No mesmo período, frequentei o Instituto de Ciências Religiosas e a Faculdade de Teologia da Pontifícia Universidade Gregoriana de Roma, realizando, entre outros, os cursos de História da Igreja moderna e contemporânea, ministrados à época pelo grande historiador jesuíta padre Giacomo Martina.

Depois da licenciatura, enquanto eu esperava pela revisão da tese para a sua publicação, sob a direção de Pietro Scoppola e de Andrea Riccardi, tive a oportunidade de dar os primeiros passos na pesquisa e de me tornar conhecido da comunidade científica italiana, participando com uma série de comunicações e de verdadeiras e próprias palestras, como se dizia na época, em alguns importantes congressos de história, nacionais e internacionais. Situam-se nesta mesma fase algumas importantes estadas de estudo e de pesquisa no exterior - França, Bélgica, Espanha, etc. - e, sobretudo, o encontro e a colaboração com estudiosos destinados a exercerem uma notável influência no meu amadurecimento intelectual: lembro, entre outros, os franceses Émile Poulat -École des Hautes Études en Sciences Sociales, Paris -, e Jean-Dominique Durand -Universidade de Lyon 3 -, o espanhol Vicente Faubell Zapata - Pontifícia Universidade de Salamanca - e os italianos Giacomo Martina - Pontifícia Universidade Gregoriana -, Massimo Petrocchi e Gabriele De Rosa - Universidade de Roma La Sapienza -, Danilo Veneruso - Universidade dos Estudos de Gênova - e Francesco Traniello - Universidade dos Estudos de Turim.

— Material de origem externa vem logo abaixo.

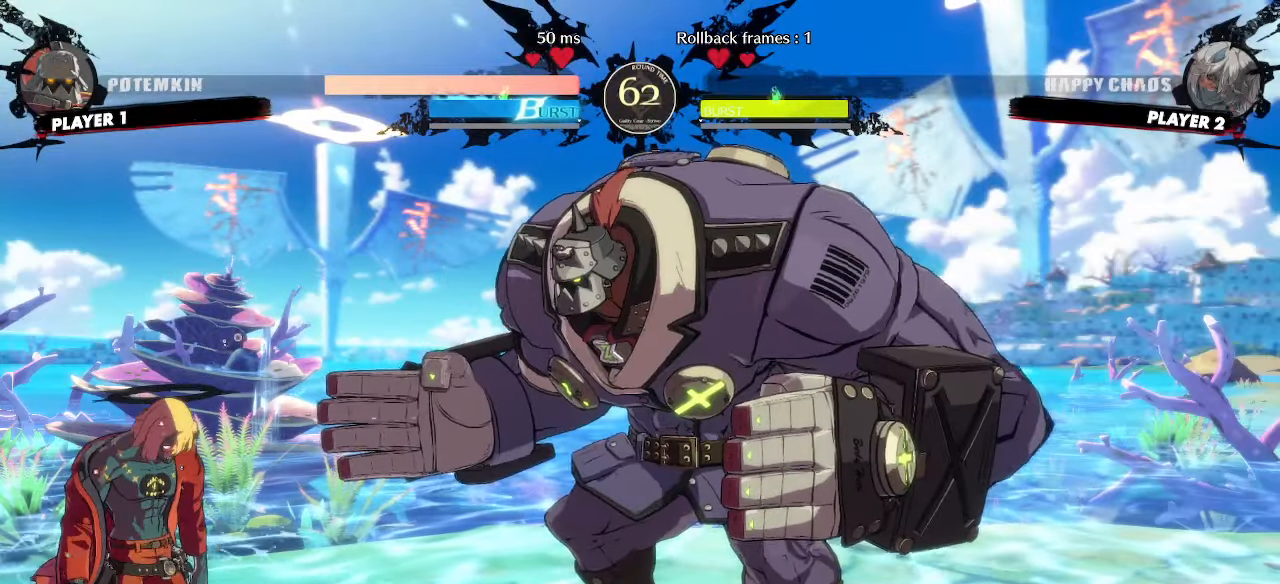
{"dt_ms": 500, "buttons": [], "events": [[183, "DPAD_LEFT", "down"], [217, "DPAD_DOWN", "down"], [250, "DPAD_LEFT", "up"], [283, "DPAD_RIGHT", "down"], [300, "DPAD_DOWN", "up"], [333, "DPAD_RIGHT", "up"]]}
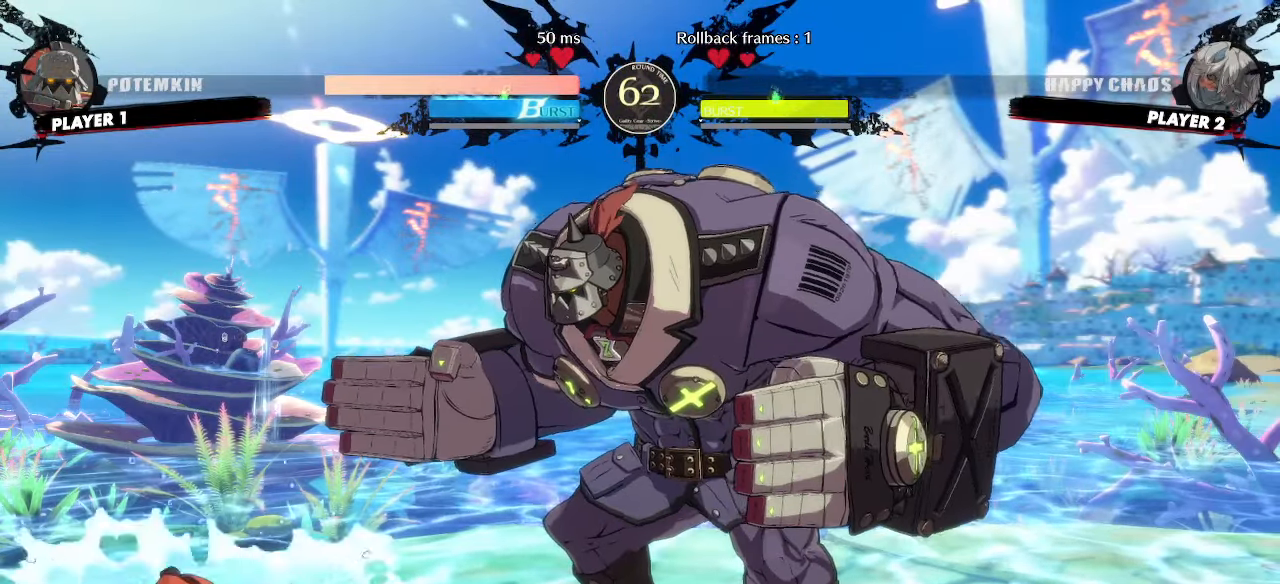
{"dt_ms": 1000, "buttons": []}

A minha chegada na qualidade de pesquisador de História da Pedagogia à Faculdade de Magistério da Universidade Católica do Sagrado Coração de Milão, na segunda metade dos anos 1980, foi bastante casual. Na origem de tal evento devem ser postas uma série de razões. A primeira delas foi a decisão do meu mestre Pietro Scoppola de suspender provisoriamente o ensino e a atividade acadêmica para se empenhar na política. O sempre maior envolvimento na atividade parlamentar de Scoppola, a partir de 1983, contribuiu indubitavelmente para tornar mais incerta e problemática a minha colaboração com a cátedra de História Contemporânea e, mais em geral, com o Instituto de Ciências Históricas da Universidade de Roma, levando-me a buscar novos interlocutores e uma colocação acadêmica diferente. Neste sentido foi-me de grande auxílio o próprio estudioso, agora senador, o qual se tornou apoiador, com Andrea Riccardi, do meu envolvimento direto num projeto de pesquisa nacional, coordenado pelo prof. Luciano Pazzaglia, da Universidade Católica de Milão, sobre as realizações da Igreja e dos católicos italianos em âmbito educativo e escolar na Itália dos séculos 19 e 20, projeto que, à época, embora recém-iniciado, já tinha mostrado as enormes potencialidades ínsitas na colaboração entre os historiadores da pedagogia e da escola e os estudiosos da Igreja e do catolicismo contemporâneo.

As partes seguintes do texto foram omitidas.